(Items from a dataset)
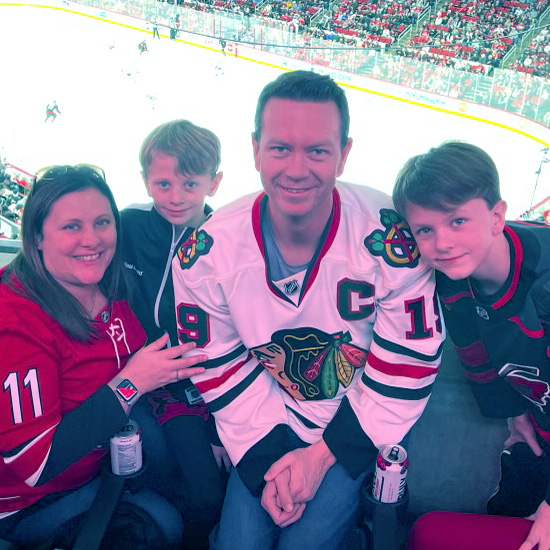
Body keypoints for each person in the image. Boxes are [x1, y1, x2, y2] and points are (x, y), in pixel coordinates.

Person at [171, 70, 443, 549]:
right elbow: (216, 363)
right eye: (280, 148)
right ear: (255, 149)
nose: (297, 169)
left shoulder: (389, 240)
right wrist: (270, 460)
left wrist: (322, 456)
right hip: (265, 426)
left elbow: (407, 360)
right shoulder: (206, 252)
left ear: (344, 153)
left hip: (358, 423)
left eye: (317, 150)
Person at [0, 164, 206, 549]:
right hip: (31, 503)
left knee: (198, 489)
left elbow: (160, 360)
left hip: (102, 466)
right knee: (165, 524)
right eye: (71, 226)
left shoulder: (110, 288)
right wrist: (131, 383)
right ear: (37, 236)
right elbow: (36, 465)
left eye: (102, 223)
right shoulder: (15, 320)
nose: (91, 239)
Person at [392, 141, 550, 550]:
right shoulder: (450, 279)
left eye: (458, 221)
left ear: (497, 216)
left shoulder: (544, 285)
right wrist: (513, 413)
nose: (441, 242)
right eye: (425, 229)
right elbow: (474, 355)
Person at [121, 120, 227, 550]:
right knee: (153, 474)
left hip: (201, 387)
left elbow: (240, 336)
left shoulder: (227, 240)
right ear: (145, 180)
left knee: (208, 493)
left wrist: (221, 426)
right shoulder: (127, 225)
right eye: (163, 183)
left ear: (213, 183)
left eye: (190, 183)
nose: (176, 197)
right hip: (138, 377)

*Problem:*
Starting at the line that contains "left shoulder: (227, 240)", restate word for word every line through the last one in the records above. Return nothing else.

*Worked solution:*
left shoulder: (227, 240)
right ear: (145, 180)
left knee: (208, 493)
left wrist: (221, 426)
right shoulder: (127, 225)
right eye: (163, 183)
left ear: (213, 183)
left eye: (190, 183)
nose: (176, 197)
right hip: (138, 377)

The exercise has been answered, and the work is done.